Did it just absorb the blast and survive or did it die?
@brooke I am always saying this.
OH YEAH FIREWORKS WHILE THERE'S DRY HAY ALL AROUND SOUNDS LIKE GREAT IDEA
My stream just crashed and I'm not sure I'm enjoying the movie enough to get out from the blanket to fix it.
#Monsterdon Just casually eats some dynamite... and goes to sleep. So it really does eat power.
he eepy
Yeah, this should have an NES tie-in game which is a shameless ripoff of The Goonies game. #Monsterdon
@brooke True in more situations than you'd think #monsterdon
saved! by the firecracker! #monsterdon
If only Pa Kent had told young Clark that he could use his powers to save his own life.
They were making out, it's almost a given they had to get attacked. It's like the first rule of horror films. :)
He's lucky he lost a finger and not another body part.
I like how she saw her brother's firework and didn't, like, run for cover
SPICY! #Monsterdon #Critters
#monsterdon These mercenaries are pretty incompetent so far.

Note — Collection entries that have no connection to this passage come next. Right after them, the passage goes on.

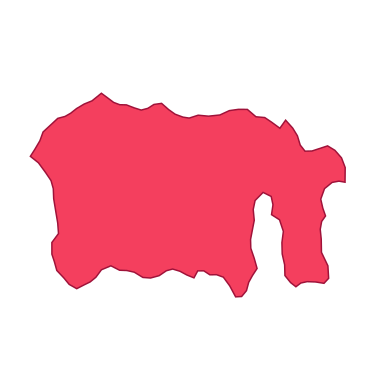 outline of Passabém, Minas Gerais, Brazil, rotated 172°
{"feature_id": "56859067B62293805835790", "entity_name": "Passabém", "entity_type": "district", "adm_level": 2, "iso_a3": "BRA", "parent_name": "Brazil", "parent_adm1": "Minas Gerais", "projection": "equal_earth", "projection_center": [-43.184, -19.36], "detail": "fine", "context": "isolated", "style": "filled", "palette": "rose", "viewbox_px": 384, "rotation_deg": 172, "n_neighbors": 0, "source": "geoboundaries", "source_scale": "gbopen_adm2", "svg_char_len": 1641}
<svg xmlns="http://www.w3.org/2000/svg" viewBox="0 0 384 384"><g transform="rotate(172 192 192)"><path d="M274.6,124.6L267.4,123.3L260.3,120.6L252.5,114.2L245.0,112.6L236.2,113.7L228.3,117.6L221.9,118.4L215.0,115.2L208.6,110.5L202.0,106.7L197.3,113.1L191.3,112.3L185.8,107.5L179.2,106.7L172.8,103.3L167.7,93.8L163.4,82.1L157.4,81.6L151.8,86.7L148.4,94.7L143.8,100.8L138.2,107.2L139.6,117.6L141.6,128.1L140.6,136.9L137.6,145.7L134.3,155.3L133.8,166.2L130.7,174.8L121.7,181.7L114.2,176.6L113.6,168.1L116.4,158.5L109.2,152.3L107.0,140.3L110.0,129.4L111.3,118.1L110.4,107.0L111.6,96.3L107.0,88.6L102.3,83.7L96.9,86.7L90.5,87.2L82.1,85.7L74.0,83.2L68.7,87.5L67.7,100.0L72.2,114.2L70.6,127.2L70.2,137.2L67.7,144.8L63.1,149.7L64.7,157.7L65.5,167.0L60.3,176.9L51.9,182.0L45.0,182.3L39.1,180.4L36.9,194.9L39.2,205.0L44.7,213.4L51.3,218.8L60.3,217.2L67.5,215.9L74.4,216.7L78.3,223.4L79.8,233.0L83.4,241.3L89.3,250.1L96.1,242.9L103.5,250.1L109.6,255.6L118.2,257.6L125.7,266.1L134.7,267.4L143.7,267.4L153.7,264.4L165.1,264.8L175.2,267.2L184.5,265.6L190.5,267.4L197.9,271.4L203.6,276.8L209.8,284.0L217.5,284.0L224.1,281.0L230.9,280.2L237.8,283.5L244.8,287.4L251.4,288.5L257.1,291.6L261.7,296.2L268.0,302.4L278.3,296.2L286.6,294.1L294.7,290.7L301.2,286.9L307.2,284.5L314.7,283.6L323.3,277.6L331.1,272.2L335.5,263.9L341.8,256.0L347.1,249.8L340.0,242.3L334.3,231.7L330.0,222.9L328.9,214.6L329.9,204.6L329.6,191.1L329.3,179.9L330.0,169.4L337.8,161.5L339.4,149.9L338.0,142.2L336.8,133.1L330.9,124.8L326.5,117.6L319.6,112.3L311.3,115.2L305.4,117.1L299.1,120.9L292.5,127.6L282.6,130.2L274.6,124.6Z" fill="#f43f5e" stroke="#9f1239" stroke-width="1.5"/></g></svg>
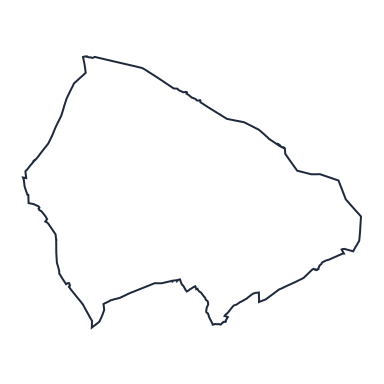 Gol nor, Buskerud, Norway
{"feature_id": "86288312B77514254220313", "entity_name": "Gol nor", "entity_type": "district", "adm_level": 2, "iso_a3": "NOR", "parent_name": "Norway", "parent_adm1": "Buskerud", "projection": "mercator", "projection_center": [9.017, 60.751], "detail": "fine", "context": "isolated", "style": "outline", "palette": "slate", "viewbox_px": 384, "rotation_deg": 0, "n_neighbors": 0, "source": "geoboundaries", "source_scale": "gbopen_adm2", "svg_char_len": 5755}
<svg xmlns="http://www.w3.org/2000/svg" viewBox="0 0 384 384"><path d="M133.4,65.9L115.1,61.7L94.7,56.9L94.2,57.1L93.3,57.7L92.9,57.8L92.4,57.9L92.0,57.9L90.7,57.3L89.9,57.3L88.9,57.4L87.8,56.9L87.3,56.5L87.1,56.4L87.0,56.5L86.9,56.5L86.7,56.8L86.4,56.8L86.2,56.5L85.4,56.4L84.9,56.5L84.1,56.6L83.5,56.9L83.0,57.0L84.3,63.1L84.9,66.9L85.2,68.7L85.7,72.8L73.9,83.5L72.6,86.5L71.4,88.6L71.1,89.3L70.8,89.8L66.6,98.6L66.2,99.7L65.2,103.0L64.3,105.6L63.3,109.2L62.7,111.2L62.2,112.7L61.1,116.1L57.0,124.3L55.4,127.7L53.0,133.5L51.9,136.2L51.5,136.7L51.5,136.9L51.1,137.8L50.0,140.1L49.7,140.6L49.4,141.2L48.9,142.3L48.3,143.5L41.2,152.5L39.2,155.2L38.0,156.8L37.8,157.0L35.7,159.5L35.0,160.2L34.6,160.0L33.5,161.1L33.8,161.4L30.7,165.0L29.8,166.0L29.5,166.5L26.8,170.0L25.9,170.6L25.4,171.6L26.2,178.1L23.0,177.5L23.9,180.1L24.6,186.6L27.4,194.8L27.5,194.9L27.8,195.0L28.1,194.9L28.3,194.9L28.5,199.8L28.6,203.1L31.6,203.7L33.9,204.2L38.7,206.5L39.4,207.7L38.6,208.6L39.2,209.9L41.6,211.4L45.5,216.3L47.1,219.1L45.3,221.6L45.5,221.7L46.8,222.2L48.3,223.7L55.6,234.4L55.8,237.0L56.3,239.7L56.1,239.7L56.2,241.6L56.3,253.3L56.9,262.7L58.7,268.9L59.1,270.4L59.1,270.9L59.2,271.6L59.3,273.9L59.8,274.3L62.5,278.8L64.6,281.9L66.1,284.2L67.1,283.5L67.5,283.2L68.0,283.1L68.9,283.2L69.1,283.2L69.1,283.3L69.4,283.8L69.4,284.2L69.5,284.6L70.0,285.3L69.6,285.9L68.9,286.7L68.9,287.0L69.5,287.3L69.8,288.0L70.4,288.9L76.0,295.9L81.5,302.6L82.3,303.9L82.8,304.2L84.8,308.0L85.2,308.8L88.7,315.0L89.7,316.9L90.5,318.3L91.0,319.2L92.1,321.0L91.9,323.6L91.9,325.0L91.8,327.6L99.3,321.8L101.8,316.4L102.8,313.9L103.0,313.1L103.3,312.5L104.2,309.9L104.0,308.2L103.5,304.0L105.0,303.2L106.4,302.6L107.3,302.1L109.7,300.9L110.9,300.2L112.1,300.0L113.4,299.5L118.3,298.3L119.6,297.9L119.8,297.9L129.2,293.4L154.7,283.2L161.4,283.3L171.9,280.9L171.9,281.0L172.0,281.2L172.2,281.5L172.4,281.6L172.5,281.5L172.5,281.0L172.5,280.7L176.0,280.3L177.0,280.1L177.1,281.0L178.2,279.9L179.9,279.3L180.2,279.7L180.2,280.0L180.5,280.9L180.6,281.5L180.8,282.0L181.2,282.7L181.3,283.3L181.7,284.1L181.8,284.4L182.3,284.8L182.5,285.2L182.8,285.3L183.6,286.3L183.8,286.6L184.4,287.8L184.7,288.3L184.9,288.4L185.2,288.9L185.2,289.1L185.2,289.5L185.3,289.7L185.7,290.0L186.7,291.5L188.6,290.5L189.9,289.3L191.3,288.6L191.5,288.4L192.3,287.9L192.8,287.5L193.4,287.2L195.2,286.2L195.5,286.6L195.5,286.8L195.2,287.0L194.9,286.8L195.2,287.1L195.6,287.1L195.7,287.6L195.8,287.8L196.2,289.2L196.5,289.1L197.5,288.8L197.9,289.8L198.9,291.1L199.4,291.6L200.6,292.3L201.0,292.6L201.3,293.0L202.0,293.9L203.2,295.6L203.6,296.0L204.2,296.8L204.7,297.3L204.9,297.5L205.3,298.2L205.5,298.6L205.5,298.8L205.6,299.2L205.6,299.5L206.0,299.9L206.4,300.2L206.6,300.5L207.5,301.0L207.7,301.3L207.9,302.2L208.0,302.5L208.0,303.3L208.1,303.6L208.2,303.9L208.2,304.0L208.2,304.3L208.1,304.7L207.6,305.7L207.4,306.4L207.2,306.7L206.8,307.2L206.8,307.4L206.7,307.9L206.4,310.0L206.2,310.8L206.2,311.2L206.2,311.7L206.4,312.3L206.7,312.6L207.0,312.8L207.8,313.3L208.1,313.6L208.2,313.9L208.2,314.2L208.2,314.4L208.5,315.1L208.7,315.4L208.8,316.1L208.9,316.5L209.1,317.0L209.3,317.5L209.6,318.1L210.0,319.1L210.3,319.6L210.6,320.0L211.6,322.0L212.3,323.5L212.7,324.7L213.6,324.5L214.1,324.2L214.3,324.3L215.1,324.0L215.9,324.1L216.4,324.2L217.4,324.2L217.7,324.2L217.8,324.2L218.2,324.1L218.5,324.2L219.0,324.1L219.5,324.2L219.9,324.5L220.2,324.6L221.0,324.5L221.1,324.4L221.2,324.2L221.3,324.1L221.4,323.9L221.6,323.7L221.7,323.4L221.8,323.4L221.9,323.2L222.3,323.0L222.6,322.8L222.8,322.4L223.1,322.2L223.4,322.2L223.6,321.9L224.1,321.7L224.2,321.8L224.4,321.8L224.7,321.9L225.2,321.9L225.5,321.9L225.9,321.3L225.9,321.2L225.9,320.4L225.9,320.2L226.0,320.1L227.3,317.9L227.6,317.5L227.8,317.3L227.9,317.1L227.4,316.9L227.0,316.7L226.2,316.5L225.4,316.2L224.6,316.0L225.2,315.1L226.2,314.1L226.8,313.8L227.1,313.5L227.1,313.4L227.4,313.0L228.0,312.5L231.3,308.3L233.7,305.5L236.4,304.6L238.0,303.6L240.1,302.1L241.1,301.7L242.8,300.8L245.0,299.5L246.6,298.7L247.9,297.5L250.0,295.9L250.9,295.2L252.8,293.8L255.3,292.9L257.1,292.7L258.5,292.7L258.9,292.6L258.9,296.3L259.1,298.8L259.0,302.0L261.5,301.0L262.3,300.7L264.2,300.0L266.0,299.2L279.2,289.4L281.9,288.3L284.5,287.0L285.1,286.7L294.8,282.3L303.5,278.0L312.0,269.8L312.2,269.7L312.3,269.6L312.5,269.4L313.4,268.9L313.7,268.8L313.8,268.9L313.9,269.2L314.2,269.4L314.3,269.5L314.7,269.6L315.7,269.3L316.0,269.5L316.0,269.8L316.6,269.7L316.7,269.9L317.0,269.7L317.2,269.8L317.4,269.8L317.5,269.7L317.5,269.4L317.8,269.2L318.0,269.0L318.4,269.0L318.4,268.9L318.3,268.7L318.6,267.8L318.9,267.5L319.0,266.8L319.2,266.2L319.7,265.5L319.8,265.4L320.0,265.1L321.2,264.2L321.4,263.7L321.6,263.3L322.0,262.9L322.2,262.4L326.0,260.5L328.3,259.8L328.9,259.7L329.3,259.5L342.4,253.7L343.1,253.5L343.9,253.5L341.6,249.5L342.6,249.1L343.9,248.9L344.4,248.9L353.2,251.3L355.5,247.0L356.7,245.2L359.2,240.8L359.8,234.9L360.1,231.1L360.5,224.3L361.0,216.5L358.2,213.3L356.6,211.6L345.8,199.4L344.6,196.3L338.5,180.5L320.0,174.2L311.4,174.3L297.2,170.7L289.2,159.5L285.2,153.7L285.1,151.1L285.0,150.1L284.8,148.9L284.9,148.5L284.3,148.3L284.4,148.0L284.3,147.8L284.0,147.6L283.6,147.3L283.3,147.2L283.1,147.2L282.8,147.6L280.4,146.4L279.7,146.0L279.9,145.9L280.2,145.5L279.0,144.5L277.8,143.9L277.6,144.6L269.2,139.0L267.5,137.3L259.0,129.8L244.2,122.3L227.0,118.9L207.9,107.1L205.0,105.2L200.4,102.2L200.4,100.8L200.3,100.3L200.1,100.1L199.8,100.1L199.0,100.5L198.4,100.6L197.2,100.5L196.8,100.3L196.6,100.2L196.0,99.5L195.8,99.2L195.5,99.0L193.1,98.0L192.3,97.8L191.7,97.5L188.4,94.8L186.5,93.7L186.8,93.2L186.9,92.3L185.8,91.9L183.4,92.3L178.8,90.2L177.4,88.7L173.6,88.4L158.4,78.2L143.7,68.8L142.2,68.1L141.7,67.9L133.4,65.9Z" fill="none" stroke="#1e293b" stroke-width="2"/></svg>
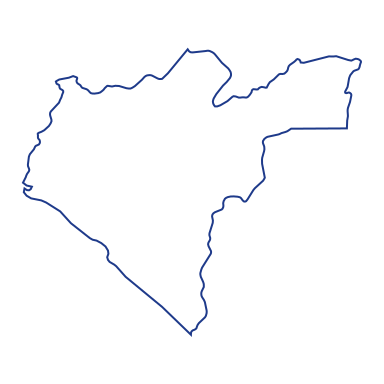 outline of Grand Bassa
{"feature_id": "LBR-785", "entity_name": "Grand Bassa", "entity_type": "County", "adm_level": 1, "iso_a3": "LBR", "parent_name": "Liberia", "parent_adm1": "", "projection": "albers", "projection_center": [-9.727, 6.117], "detail": "fine", "context": "isolated", "style": "outline", "palette": "blue", "viewbox_px": 384, "rotation_deg": 0, "n_neighbors": 0, "source": "natural_earth", "source_scale": "10m", "svg_char_len": 4399}
<svg xmlns="http://www.w3.org/2000/svg" viewBox="0 0 384 384"><path d="M190.9,334.7L162.1,306.9L125.6,276.8L116.2,266.2L114.2,264.6L109.6,261.9L108.0,259.9L107.2,257.2L108.4,253.8L108.0,250.6L105.5,246.5L101.3,243.1L96.6,240.6L92.6,239.7L89.8,238.1L71.0,223.3L60.2,211.4L46.1,202.5L41.3,200.4L31.2,198.4L26.6,195.7L23.8,192.2L24.5,188.5L26.9,190.1L29.0,190.3L30.7,189.2L31.9,186.7L26.6,185.5L23.0,182.7L23.2,182.3L25.8,177.1L26.2,175.8L27.0,174.0L28.9,171.3L29.3,169.9L29.0,168.7L28.0,166.1L27.9,164.6L28.9,156.7L29.4,155.4L29.9,154.2L33.9,149.3L35.2,146.5L36.1,145.7L37.6,145.1L39.0,144.4L39.9,142.8L39.9,141.2L39.5,139.9L38.6,139.0L38.0,138.0L37.9,136.9L38.0,135.7L37.8,134.6L37.8,133.5L38.8,132.8L41.4,131.8L44.3,130.2L48.9,126.0L50.6,123.4L51.5,121.2L51.4,119.6L50.2,115.6L50.0,114.1L50.2,112.7L50.8,111.5L59.0,102.7L60.2,99.7L61.4,97.4L62.2,94.6L63.2,92.2L63.2,91.0L62.5,90.1L60.2,88.8L59.6,87.7L59.2,85.2L58.3,84.5L57.3,84.2L56.5,83.5L55.9,81.5L57.1,80.7L59.3,79.5L68.9,77.7L73.1,76.1L76.0,77.1L77.0,77.6L77.2,78.1L77.1,78.8L76.8,79.6L76.5,80.6L76.6,81.7L77.1,82.8L77.9,83.6L79.8,84.8L80.5,85.4L80.9,86.1L81.3,86.7L81.8,87.4L82.5,87.9L86.5,89.2L87.5,89.8L88.3,90.5L89.9,92.3L90.8,93.1L92.3,93.5L94.4,93.6L98.2,93.1L100.3,92.4L102.5,90.7L103.7,89.6L104.7,88.2L106.9,86.1L107.7,85.8L112.0,86.5L115.3,85.8L119.1,86.0L126.4,88.2L128.5,88.5L130.6,88.5L132.4,87.7L134.9,86.1L141.9,79.8L144.4,77.0L145.7,76.0L147.1,75.4L149.4,75.1L150.8,75.2L152.1,75.6L157.3,78.3L158.2,78.7L159.2,79.0L160.2,79.0L161.2,79.0L162.2,78.8L167.9,73.3L187.7,49.3L189.0,51.2L189.8,51.8L190.9,52.3L192.8,52.4L205.9,51.0L206.9,50.8L208.1,50.7L209.7,51.0L212.3,52.2L213.8,53.2L215.0,54.4L221.9,62.8L228.2,68.4L229.4,70.0L230.5,71.8L230.9,73.2L231.0,74.2L231.0,75.2L230.8,76.1L230.4,77.1L229.9,78.1L226.7,82.0L223.0,85.6L216.3,94.1L213.8,98.3L213.4,99.3L213.1,100.4L212.9,101.5L213.0,102.4L213.2,103.4L213.6,104.4L214.2,105.4L215.0,106.4L217.2,106.4L220.3,105.3L227.5,101.1L232.4,96.8L233.6,96.2L235.8,96.5L238.8,97.6L240.2,97.6L242.5,97.3L243.6,97.3L246.1,97.6L247.4,97.2L248.3,96.5L249.8,94.8L251.5,92.3L251.8,90.9L252.3,89.8L253.3,89.2L255.0,89.3L256.4,89.5L257.8,89.4L258.9,88.2L260.2,87.4L261.7,86.9L264.1,87.3L265.5,87.7L266.7,87.6L268.4,84.3L269.8,82.2L273.8,79.4L278.9,74.4L280.2,73.9L282.5,74.0L284.4,73.6L286.2,72.0L287.3,70.7L287.9,69.1L288.2,67.6L288.8,66.1L290.0,64.8L294.0,62.0L295.7,60.5L296.5,59.5L297.6,59.0L299.5,59.8L300.3,61.1L300.7,62.5L303.8,62.8L328.9,56.4L333.2,56.5L336.2,56.2L348.2,60.0L351.3,60.6L352.8,60.0L353.4,59.6L355.7,58.7L357.6,59.0L358.8,59.4L360.4,60.6L360.9,61.3L361.0,62.0L360.3,63.9L359.7,66.1L359.7,66.6L359.5,67.1L358.9,68.5L358.5,69.0L358.0,69.4L354.4,70.7L353.7,71.1L353.3,71.4L350.4,75.0L350.0,75.8L349.1,78.2L347.8,85.7L347.5,87.1L345.2,91.5L345.1,92.1L345.2,92.7L345.5,92.9L346.0,93.1L346.5,93.1L347.1,93.0L348.6,92.5L349.1,92.5L349.9,92.9L350.9,93.7L351.3,94.7L351.3,95.6L350.0,102.0L348.0,107.8L347.7,109.3L347.6,111.0L347.9,115.3L347.9,116.4L347.2,120.5L346.9,128.4L291.1,128.7L287.4,131.2L285.4,132.0L281.5,133.1L279.5,134.1L278.2,134.5L267.6,136.8L266.5,137.3L265.5,138.0L264.2,139.1L263.6,140.1L263.0,141.0L262.9,141.9L262.9,142.8L263.2,143.8L263.9,145.6L264.2,146.5L264.3,147.4L264.4,149.3L264.1,151.1L262.2,157.8L262.0,159.8L262.1,163.8L264.8,177.7L264.2,178.9L263.1,180.7L254.9,188.2L253.4,190.0L247.6,199.3L246.1,201.2L245.0,201.6L244.0,201.5L243.1,200.8L242.4,200.0L241.1,198.2L240.3,197.5L239.3,197.1L237.5,196.7L233.7,196.4L230.6,196.5L227.8,197.1L226.2,197.8L224.9,198.8L224.3,200.0L223.7,201.0L223.4,202.2L223.2,203.2L223.4,205.5L223.3,206.9L222.6,208.6L221.7,209.5L215.0,212.2L213.4,213.3L212.5,214.5L212.2,215.5L212.1,216.6L212.5,218.5L212.7,219.5L212.9,220.4L212.8,222.1L212.7,223.0L209.5,233.2L209.4,234.2L209.4,235.2L210.2,237.9L210.2,239.0L209.9,240.1L208.5,242.5L208.2,243.5L208.1,244.4L208.6,246.3L211.0,251.1L211.1,252.0L211.0,253.0L210.7,253.9L202.1,267.6L201.3,269.6L200.4,272.9L200.3,273.9L200.4,274.9L200.8,276.8L203.1,281.8L203.7,283.7L203.8,284.6L203.8,286.3L203.8,287.0L203.5,287.6L201.9,290.9L201.5,292.0L201.3,293.0L201.3,294.1L201.4,295.2L201.7,296.3L202.2,297.3L204.0,300.1L204.9,302.2L206.6,310.4L206.7,311.6L206.6,313.2L205.9,315.8L205.0,317.3L198.9,323.1L197.7,324.8L197.0,326.4L196.5,328.1L195.6,329.1L194.3,329.8L192.7,330.4L191.6,331.4L191.1,332.3L191.0,333.3L190.9,334.6L190.9,334.7Z" fill="none" stroke="#1e3a8a" stroke-width="2"/></svg>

FIRE?!?! IN A HAY LOFT ?!?!?!
I wanted to actually join tonightβs #monsterdon but we LITERALLY just got home from hospital from having our first child (I mean literally literallyβ¦. Like walked in the door 40 mins ago) soβ¦ maybe next week! Hope everyone enjoys a truly horrible but fantastic movie! π€£
I'd keep running. Why stop at the top of the stairs. That shit bit you, a lot of times. How are you not running still, to get away. #Monsterdon
critters eating chickens oh no egg prices are already bad enough
what, the teenagers are still dressed?
#monsterdon
RIP hard drinkin dad. That'll learn him to try and pet a wild raccoon in the basement.
#Monsterdon #Critters
Does the chicken die? Yes. Sadly yes.
#monsterdon you go, superhero kid!
I did not have April in the Hay Loft with a pitchfork
@r343l If it is dad, it could alsobe paralyzing farts?! #monsterdon
#Monsterdon nom nom fire
He's going to light something on fire in a hay loft, isn't he.
oh, bye steve. #monsterdon
@Cherizilla You think? #monsterdon
I remember those cheap Radio Shack tape decks always shorted out.
His heart won't go on #Monsterdon
These aliens know how to hotwire a car? #monsterdon
press F to pay respects to the Dork from New York
I love how they can just back the car out of the ditch after it's been in an accident.
Nooo! Steve! You were too much of a himbo for this world.
Dad's in the running for a Darwin Award #monsterdon
ACAB includes eggman-NELIX hybrids
get him, critters! get him!
#Monsterdon Oh here we go the only virgins get to live trope front and center!
I guess he gave the critter the finger
and the other finger
and a couple of other ones
and now some organs
#Monsterdon worst makeout interruption ever
meanwhile, these two haven't even gotten their clothes off. do they need an instructional manual? #monsterdon
Sure, like 10% of his skin was destroyed, but no reason to take dad to the doctor or anything
@wohali I mean, it's only growling a little bit. #Monsterdon
And now it's time to punish the young lovers, like a good '80s horror flick should. #Monsterdon
good thing you hadn't taken ur pants off, playa #monsterdon
Shit, that's my turn signal finger!
Mackin' in an 80's movie. This guy is kebab. #Monsterdon #Critters
Are these horny teens still trying to get it on?
LOL he copied the wounds on dude's face too!! #monsterdon
#monsterdon Dad is a good competent protector. No one expects paralyzing darts!
#Monsterdon waaaaitaminute, the kid's a redhead and none of the parents are! What's that about?
nobody's bothered going looking for the daughter yet?